Communicative Implications of Personal Appearance
Personal appearance, or the way we dress, groom, and present ourselves physically, communicates meaning. In an age when our society gives lip service to the cliché that beauty is only skin deep, one might surmise that personal appearance represents a secondary and superficial value, one to which few people devote attention or time.
In interpersonal communication, the appearance of the participants establishes their social identity.
By our appearance cues, we often send messages designed to construct a social reality or social identity for ourselves that we could not and would not want to construct by verbal means (Kaiser, 1990).
Thus, the judicious person will not say to another person, “I am trying to impress you” or “I am trying to dominate you,” but the same person will routinely and repeatedly communicate such messages visually by the kinds of clothing he or she chooses to wear.
Why Personal Appearance is Important
Studies show that personal appearance matters much, and personal grooming plays a huge part in our perception of a person’s attractiveness for both men and women. Attractive characteristics are defined as “those characteristics that make one person appear pleasing to another.” Even though we may say we shouldn’t judge by their looks, it seems that is exactly what we do.

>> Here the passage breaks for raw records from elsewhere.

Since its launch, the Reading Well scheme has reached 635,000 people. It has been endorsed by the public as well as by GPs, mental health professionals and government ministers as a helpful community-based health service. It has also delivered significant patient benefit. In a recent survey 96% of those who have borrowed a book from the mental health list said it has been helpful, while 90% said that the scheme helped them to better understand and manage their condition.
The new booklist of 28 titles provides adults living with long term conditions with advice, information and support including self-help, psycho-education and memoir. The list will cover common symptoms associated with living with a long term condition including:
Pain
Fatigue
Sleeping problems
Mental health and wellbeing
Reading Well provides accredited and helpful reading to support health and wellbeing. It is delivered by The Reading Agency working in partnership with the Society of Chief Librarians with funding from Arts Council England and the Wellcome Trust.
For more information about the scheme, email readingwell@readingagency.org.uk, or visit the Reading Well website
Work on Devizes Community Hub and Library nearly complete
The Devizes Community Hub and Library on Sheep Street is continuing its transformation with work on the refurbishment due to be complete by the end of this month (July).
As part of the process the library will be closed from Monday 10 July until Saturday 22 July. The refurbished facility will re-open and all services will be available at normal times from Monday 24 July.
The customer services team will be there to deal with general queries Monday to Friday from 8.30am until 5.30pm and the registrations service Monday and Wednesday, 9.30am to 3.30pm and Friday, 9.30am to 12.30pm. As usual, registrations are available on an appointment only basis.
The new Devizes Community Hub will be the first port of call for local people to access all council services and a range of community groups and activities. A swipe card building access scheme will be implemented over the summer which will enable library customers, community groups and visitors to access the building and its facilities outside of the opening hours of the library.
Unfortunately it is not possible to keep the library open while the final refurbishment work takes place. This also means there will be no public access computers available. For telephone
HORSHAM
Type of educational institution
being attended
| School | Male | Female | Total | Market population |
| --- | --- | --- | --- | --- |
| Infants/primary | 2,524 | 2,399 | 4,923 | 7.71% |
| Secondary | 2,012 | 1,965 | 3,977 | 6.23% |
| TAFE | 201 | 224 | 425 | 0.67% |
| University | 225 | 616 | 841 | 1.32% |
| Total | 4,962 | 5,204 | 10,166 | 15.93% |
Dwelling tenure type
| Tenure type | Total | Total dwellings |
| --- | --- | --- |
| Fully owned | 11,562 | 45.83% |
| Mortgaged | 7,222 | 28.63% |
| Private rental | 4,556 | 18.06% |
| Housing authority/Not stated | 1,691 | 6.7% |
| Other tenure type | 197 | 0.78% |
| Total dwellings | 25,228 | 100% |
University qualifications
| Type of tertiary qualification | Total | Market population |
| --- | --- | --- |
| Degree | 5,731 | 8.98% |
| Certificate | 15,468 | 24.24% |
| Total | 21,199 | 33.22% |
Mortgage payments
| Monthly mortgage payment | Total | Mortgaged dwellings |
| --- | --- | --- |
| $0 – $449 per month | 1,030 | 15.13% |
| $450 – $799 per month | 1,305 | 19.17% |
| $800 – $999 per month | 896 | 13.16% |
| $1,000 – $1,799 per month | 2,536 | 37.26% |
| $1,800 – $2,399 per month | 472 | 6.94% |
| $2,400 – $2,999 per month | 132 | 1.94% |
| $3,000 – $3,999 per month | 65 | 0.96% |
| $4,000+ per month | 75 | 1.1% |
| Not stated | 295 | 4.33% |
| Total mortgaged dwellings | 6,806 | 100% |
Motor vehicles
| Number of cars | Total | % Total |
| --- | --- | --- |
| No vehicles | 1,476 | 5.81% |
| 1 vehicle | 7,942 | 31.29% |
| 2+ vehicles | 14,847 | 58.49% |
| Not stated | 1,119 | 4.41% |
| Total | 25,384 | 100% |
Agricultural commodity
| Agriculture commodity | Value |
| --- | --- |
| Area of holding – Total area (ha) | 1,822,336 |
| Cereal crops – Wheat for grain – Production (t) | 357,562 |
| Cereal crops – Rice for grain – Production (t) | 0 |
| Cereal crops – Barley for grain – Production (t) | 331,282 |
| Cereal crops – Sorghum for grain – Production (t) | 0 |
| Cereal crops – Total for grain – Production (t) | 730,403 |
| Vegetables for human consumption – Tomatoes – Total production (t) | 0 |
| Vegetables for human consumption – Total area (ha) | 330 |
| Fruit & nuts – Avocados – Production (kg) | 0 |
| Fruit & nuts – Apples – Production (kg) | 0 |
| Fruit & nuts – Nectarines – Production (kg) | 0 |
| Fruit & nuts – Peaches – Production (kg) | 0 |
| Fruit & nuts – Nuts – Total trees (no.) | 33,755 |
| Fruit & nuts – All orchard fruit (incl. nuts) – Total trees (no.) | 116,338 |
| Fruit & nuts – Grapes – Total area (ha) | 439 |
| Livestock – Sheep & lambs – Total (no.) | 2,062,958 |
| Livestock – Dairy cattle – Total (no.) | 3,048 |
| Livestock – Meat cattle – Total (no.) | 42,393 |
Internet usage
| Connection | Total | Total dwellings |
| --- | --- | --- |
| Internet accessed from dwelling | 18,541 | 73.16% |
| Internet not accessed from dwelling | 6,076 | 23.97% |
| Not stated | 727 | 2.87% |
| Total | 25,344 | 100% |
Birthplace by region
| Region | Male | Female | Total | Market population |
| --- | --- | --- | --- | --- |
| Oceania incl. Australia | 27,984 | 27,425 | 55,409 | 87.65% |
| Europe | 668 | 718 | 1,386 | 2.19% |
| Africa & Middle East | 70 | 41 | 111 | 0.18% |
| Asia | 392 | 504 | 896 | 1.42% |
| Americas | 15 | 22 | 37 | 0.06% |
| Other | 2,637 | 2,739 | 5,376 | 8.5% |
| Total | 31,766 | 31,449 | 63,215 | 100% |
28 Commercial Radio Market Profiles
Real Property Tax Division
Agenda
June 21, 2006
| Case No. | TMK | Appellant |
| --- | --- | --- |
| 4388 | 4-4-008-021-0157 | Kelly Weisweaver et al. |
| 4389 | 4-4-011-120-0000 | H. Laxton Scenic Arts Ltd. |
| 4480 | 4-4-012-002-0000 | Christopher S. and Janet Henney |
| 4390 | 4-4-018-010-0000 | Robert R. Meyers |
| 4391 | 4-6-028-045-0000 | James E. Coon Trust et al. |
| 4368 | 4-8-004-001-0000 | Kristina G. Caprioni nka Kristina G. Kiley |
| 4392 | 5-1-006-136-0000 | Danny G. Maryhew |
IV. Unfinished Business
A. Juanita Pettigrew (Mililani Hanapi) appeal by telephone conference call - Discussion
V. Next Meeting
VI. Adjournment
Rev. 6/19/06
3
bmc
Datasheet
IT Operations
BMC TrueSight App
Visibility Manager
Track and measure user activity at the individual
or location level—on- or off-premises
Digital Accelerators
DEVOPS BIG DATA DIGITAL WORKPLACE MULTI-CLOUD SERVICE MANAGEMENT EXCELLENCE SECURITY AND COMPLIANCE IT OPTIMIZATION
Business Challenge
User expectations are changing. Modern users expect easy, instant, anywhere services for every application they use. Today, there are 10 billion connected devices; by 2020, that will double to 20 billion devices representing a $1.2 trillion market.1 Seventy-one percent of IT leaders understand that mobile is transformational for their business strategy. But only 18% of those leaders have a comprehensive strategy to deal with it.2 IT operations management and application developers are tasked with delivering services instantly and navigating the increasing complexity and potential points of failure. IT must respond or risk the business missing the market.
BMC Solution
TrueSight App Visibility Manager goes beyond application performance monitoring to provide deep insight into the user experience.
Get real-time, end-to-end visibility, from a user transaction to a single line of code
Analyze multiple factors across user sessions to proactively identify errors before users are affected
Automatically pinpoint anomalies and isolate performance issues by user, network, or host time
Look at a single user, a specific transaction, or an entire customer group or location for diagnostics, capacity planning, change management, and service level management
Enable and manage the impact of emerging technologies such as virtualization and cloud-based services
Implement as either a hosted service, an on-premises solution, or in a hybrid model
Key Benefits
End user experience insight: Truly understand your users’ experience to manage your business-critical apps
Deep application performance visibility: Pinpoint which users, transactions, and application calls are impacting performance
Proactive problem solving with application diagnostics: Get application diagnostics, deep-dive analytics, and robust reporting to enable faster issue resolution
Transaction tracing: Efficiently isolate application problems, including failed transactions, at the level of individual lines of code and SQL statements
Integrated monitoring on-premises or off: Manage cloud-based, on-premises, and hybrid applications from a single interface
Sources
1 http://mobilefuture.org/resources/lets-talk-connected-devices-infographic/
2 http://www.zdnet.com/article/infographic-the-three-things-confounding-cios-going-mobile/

Our personal appearance has a pervasive impact on our self-image and on the image we communicate to others. As such, it is a major factor in shaping our behaviour and the behaviours of those with whom we interact. Indeed, we seem not only to place a significant value upon personal appearance but also to do so with amazing consistency and across cultural perspectives (Langlosis et al., 2000).
Bloch and Richins (1993) recognize that many advantages accrue to physically attractive individuals in our society. They write that “attractive individuals are better liked, get better jobs, have increased self-esteem, and have more social power as compared with unattractive persons” (p. 467).
There is a a prevailing physical attractiveness stereotype in our society that is based on the assumption that beauty is good. Indeed, the stereotype extends to include professionals, college students, both genders equally, and various job contexts (Hosoda, Stone-Romero, & Coats, 2003).
Physically attractive persons are more likely to do well in the interview process (Watkins & Johnston, 2000). Even attractive males and females in film are portrayed more favorably than their unattractive counterparts (Smith, McIntosh, & Bazzini, 1999). Adams and Crossman (1978) captured the essence of the physical attractiveness stereotype when they wrote that:
- Enough information is available to support the existence of a wide ranging physical attractiveness stereotype. ... The message is that beauty implies goodness, talent, and success. Therefore, attractive people should be able to walk with their heads held high since everyone sees them in a socially desirable way. Also, when they are perceived as failing, this is construed merely as a case of stumbling but not falling.
This stereotype is even stronger today, and the bias is not reserved for just adults. In a recent study, Griffin and Langlois (2006) found that both attractive adults and children are more likely to be viewed favourably than unattractive persons. Their study suggests that “beauty as bad” hurts people more than “beauty as good” helps people.
Personal Appearance in Public Speaking
Personal appearance also plays a huge part in public speaking, especially in the aspect of deliveryOpens in new window. There is a basic standard for acceptable personal grooming in public speaking situations. That standard is the speaker’s dress should be appropriate to the occasion. If the occasion is a formal one, the speaker is expected to dress formally. If the occasion is casual, the speaker’s clothing should be less formal (Cindy Griffin, Invitation to Public Speaking).
A speaker who shows up at a formal occasion in a T-shirt and shorts not only displays a lack of audience analysis but is likely to lose credibility. Similarly, wearing formal business attire to speak at a casual gathering is also inappropriate. In short, be sure your clothing matches the style and tone of the occasion.
According to Cindy Griffin, “Another standard for appropriate grooming in public speaking situations is to wear attire that is neither too revealing nor too restricting. As fashions change, standards for acceptability change.
More than 100 years ago, displaying bare skin in public was considered very unacceptable. Today, the amount of bare skin or body that can be exposed or accentuated is stunning, and many celebrities accept awards and make speeches wearing almost nothing at all.
Because most of us aren’t a movie star or a pop star, when giving a speech in public, we want the audience to listen to our message and not be distracted by our appearance. Dressing simply and tastefully does more than help your audience pay attention to your message. It helps us move about comfortably and freely as we deliver our message”.
Personal appearance is a complex combination of social norms, cultural and generational influences, and personal style.
Your personal appearance should match your communicative objective, which is to have your words and ideas taken seriously by the audience.
Delivery begins the moment the audience sees you, so pay careful attention to your personal appearance and present yourself appropriately for the occasion at which you are speaking.